WINK Investigates: How to protect yourself when hiring a contractor

Reporter: Chris Cifatte
Published: Updated:

Our newsroom emails are still filling up with people complaining about contractors, especially Beattie Development.

Their offices were raided by Cape police on Aug. 7.

We’ve shown you how the number of official complaints has more than doubled since we broke the story, so we wanted to figure out the best advice we could give anyone considering building or remodeling.

Beattie Development customers are angry. We showed you Beattie’s offices being raided by police as it happened. Dozens of people complained. The company took their money and didn’t build what they were supposed to.

Dig a little deeper, and you’ll hear that there’s more to the story.

Beattie was at one time a top-rated builder around here, and many customers who are now out thousands, some hundreds of thousands, did research who they hired.

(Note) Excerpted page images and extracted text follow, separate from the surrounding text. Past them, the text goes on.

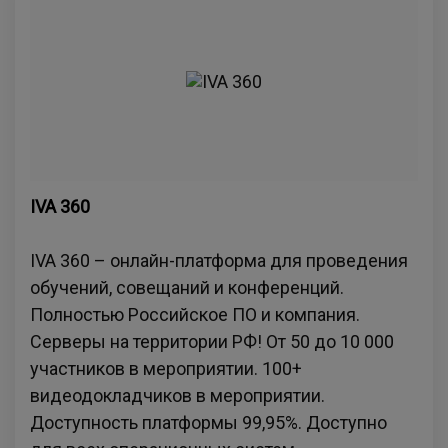
IVA 360
IVA 360 – онлайн-платформа для проведения
обучений, совещаний и конференций.
Полностью Российское ПО и компания.
Серверы на территории РФ! От 50 до 10 000
участников в мероприятии. 100+
видеодокладчиков в мероприятии.
Доступность платформы 99,95%. Доступно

“We’re smart people, and we thought we had vetted him, right?” said Kristen Kramer last month. “We looked a lot on social media. We went to the Better Business Bureau. I mean, we’re doing a lot of looking and digging, and everything was really good, and then all of a sudden, there were so many warning signs in the very beginning,”

We discovered that if you’re going to build or remodel, you’d better learn to find those warning signs on your own.

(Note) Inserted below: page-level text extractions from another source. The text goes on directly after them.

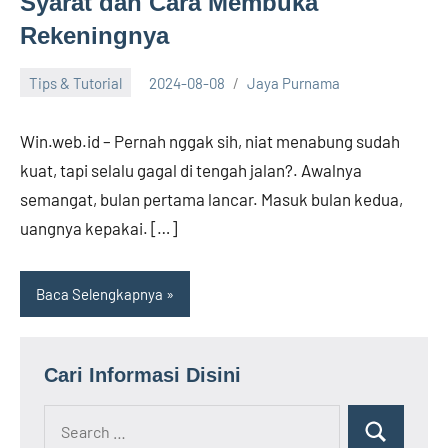
Syarat dan Cara Membuka
Rekeningnya
Tips & Tutorial
2024-08-08
Jaya Purnama
Win.web.id – Pernah nggak sih, niat menabung sudah
kuat, tapi selalu gagal di tengah jalan?. Awalnya
semangat, bulan pertama lancar. Masuk bulan kedua,
uangnya kepakai. […]
Baca Selengkapnya
Cari Informasi Disini
Search
Search
for:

“In many cases, they can go to the Department of Business and Professional Regulations website and find out,” said attorney Adam Linkhorst in Palm Beach County.

Linkhorst gets calls from people here on our coast with contractor problems.

“Oftentimes, if contractors are having a lot of problems, other folks will post things,” Linkhorst said.

But we found that after all the Beattie complaints we’ve gotten, and a police raid at their office, the DBPR website shows no complaints for Beattie and an active license.

While the attorney general has 38 complaints now, up from 15 when we last checked, they are not searchable on the website, so you won’t find them there.

Cape police aren’t talking. Only the Better Business Bureau now shows an “F” rating, but that took months and a lot of unanswered complaints.

“Ask for references and not only get the references but call them up,” Linkhorst said.

Ideally, at least one person has just finished a project, one who is on a project and one who is just starting.

Search social media carefully for emerging patterns of complaints, and don’t forget the clerk of court’s site for lawsuits.

“And you start adding up all the little bits and pieces,” Linkhorst said.

It can save you from not just paying for something you don’t get but paying twice because of a subcontractor not being paid and putting a lien on your house even though you paid your contractor.

“The big picture is Florida legislation needs to change,” said Jason Yoraway, a former Beattie Development customer.

Meantime, the bottom line is you’ve really got to protect yourself upfront.

Another important step is to get your own lawyer to review the contract up front to make sure you understand things like what happens if building material prices go up in the middle of the project.

No one at the company has been charged. Bottom line: you are your own best protection.